女囚霊〜塀の中の殺戮ゲーム〜/加藤山羊(小学館)
東北F県女子刑務所内で起きる奇怪な事件を描く恐怖劇。『女囚霊』というタイトルは、『女優霊』を思い出させるので当然心霊現象メインのホラーと思って読み始めると、意外や理詰めで展開するサスペンス。気の狂った人間の思いが次々と死を招く。
描写としては『女優霊』よりも『呪怨』か。ノート一面に綴られている呪いの(ように思える)言葉も、伽耶子のストーカーノートを思い出せるし、クライマックスで正体不明の何者かが、主人公の美山を追いかけてくる場面も、二階からずるずると降りてきて恐怖をまき散らす伽耶子そのもの、という感じ。以下ちょっとネタばれ。
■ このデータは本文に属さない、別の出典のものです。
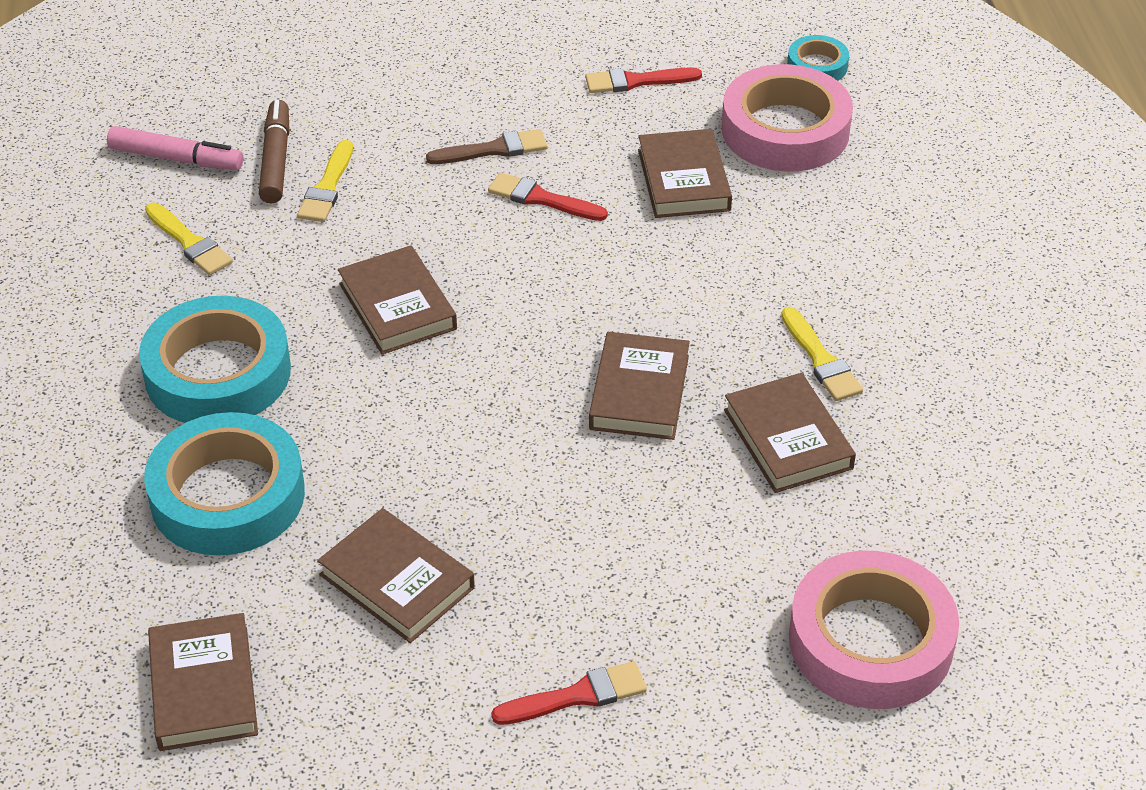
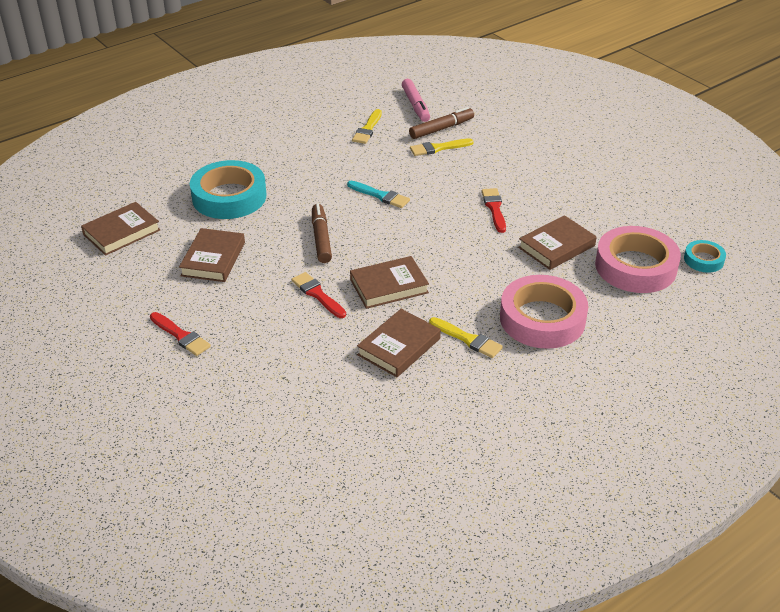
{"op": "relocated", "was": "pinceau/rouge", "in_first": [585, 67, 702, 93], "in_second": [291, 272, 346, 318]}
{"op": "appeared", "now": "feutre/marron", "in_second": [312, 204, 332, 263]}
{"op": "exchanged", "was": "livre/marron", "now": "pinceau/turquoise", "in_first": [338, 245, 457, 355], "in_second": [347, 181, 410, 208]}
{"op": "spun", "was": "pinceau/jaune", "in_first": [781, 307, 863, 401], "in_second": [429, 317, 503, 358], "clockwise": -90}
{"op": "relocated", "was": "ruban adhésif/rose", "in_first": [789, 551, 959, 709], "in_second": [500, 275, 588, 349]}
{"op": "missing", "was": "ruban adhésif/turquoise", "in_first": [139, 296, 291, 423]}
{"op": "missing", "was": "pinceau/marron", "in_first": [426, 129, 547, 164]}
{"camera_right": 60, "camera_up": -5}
『犯人がわざわざ不気味な扮装をしてプレッシャーをかける手間のかけ方は、シリーズを重ねても毎度毎度二階から下りてくる伽耶子の律義さに似ている』
面白いんだけど、それほど衝撃的なネタというわけでもないので、驚きや恐怖がこちらの想像を超えることがない。理に落ちる、という感じの方が強くなってしまっているのが残念。説明がついてしまうと、恐怖は一気に薄れてしまうと思うのだが、如何であろう。